In a Massachusetts case, Social Security benefits were also at issue. The plaintiff was impregnated with the sperm of her deceased husband and gave birth to twin daughters. Her husband had banked the sperm before undergoing treatment for leukemia, which eventually killed him. The Social Security Administration denied the benefits and the widow sued in federal court. The U.S. District Court awarded her children benefits, saying if there is indeed a genetic relationship between the child and the decedent, and the decedent clearly consented to posthumous conception and to supporting that child, then the children are eligible for his inheritance.

In Arizona, in yet another Social Security case, the court didn't even dispute the parentage of the children. It held that the children need only prove, under Arizona law, that they were the father's legitimate children. Once established, dependency at the time of the father's death was presumed and benefits were thus awarded.

But while the three cases turned out favorable to children conceived postmortem, there have been a string of cases since then that have not been so generous-the primary one being the case in Florida in which the wife had sperm retrieved from her husband postmortem. The case, Stephen v. Barnhart, is the only one to date in which the decedent's gametes were retrieved after his death rather than voluntarily stored while he was alive, though observers say that fact was irrelevant to the court's decision.

Baird says she found the case in Florida so intriguing, her firm contacted several hospitals in Colorado to see if they retrieve sperm post mortem. She was told they did not.

"Everyone we contacted, and we contacted quite a number, said they hadn't even heard of it," Baird says.

There was another postmortem conception case, out of New York, but the courts in that case allowed the child to be a beneficiary. In that case, the husband froze sperm before he got chemotherapy treatments for cancer. The treatments didn't go well and the man died. The wife used his sperm to have several children. The man had not accounted for these children in his estate plan, so the trust that had been set up for his heirs sought guidance from the court. In the end, the court looked to the man's intent and determined there was enough evidence to say he would have wanted these children to be beneficiaries of his trust.

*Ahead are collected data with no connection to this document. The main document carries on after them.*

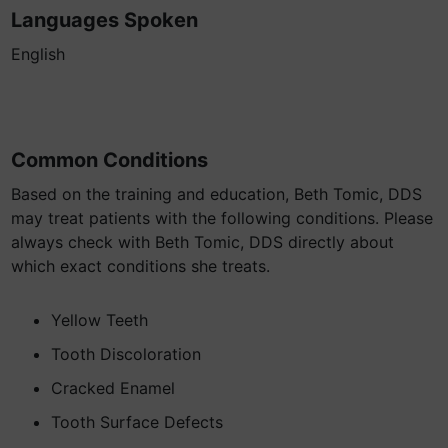
Languages Spoken
English
Common Conditions
Based on the training and education, Beth Tomic, DDS
may treat patients with the following conditions. Please
always check with Beth Tomic, DDS directly about
which exact conditions she treats.
Yellow Teeth
Tooth Discoloration
Cracked Enamel
Tooth Surface Defects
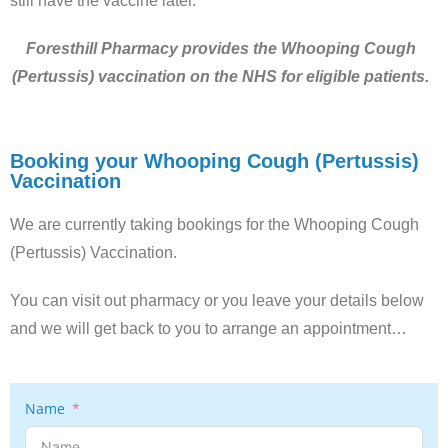
still have the vaccine later.
Foresthill Pharmacy provides the Whooping Cough
(Pertussis) vaccination on the NHS for eligible patients.
Booking your Whooping Cough (Pertussis)
Vaccination
We are currently taking bookings for the Whooping Cough
(Pertussis) Vaccination.
You can visit out pharmacy or you leave your details below
and we will get back to you to arrange an appointment…
Name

"It's one thing to have frozen embryos and go through with it. You have cancer, you want your wife to be able to have kids, versus, the wife extracts his sperm without his knowledge," Baird says. "Unless he had some document saying he had always wanted kids no matter what, I think [in the latter case] the court would likely say the child would not be a beneficiary."

In Missouri, there are no laws regarding reproductive technology, and that's actually hurt gay couples, says Dara Strickland, a family law attorney in St. Louis. Strickland had as clients a lesbian couple that decided several years ago to have children together. Each woman conceived a child. But after several years, they broke up, and now one parent doesn't want the other to see her child. The courts allowed that parent to sever ties with the other parent.

"The court in Missouri found there is no room in Missouri law for a child to have two mothers," Strickland says.

Interestingly, Missouri's "contracts laws" are actually very strong, so Strickland helps her clients structure contracts to protect their rights when it comes to the fruit of assisted reproductive technologies. Before the children are born, the genetic material collected is actually considered property. Strickland helped write a contract for one couple, for instance, that bought leftover frozen embryos from another couple that no longer needed them.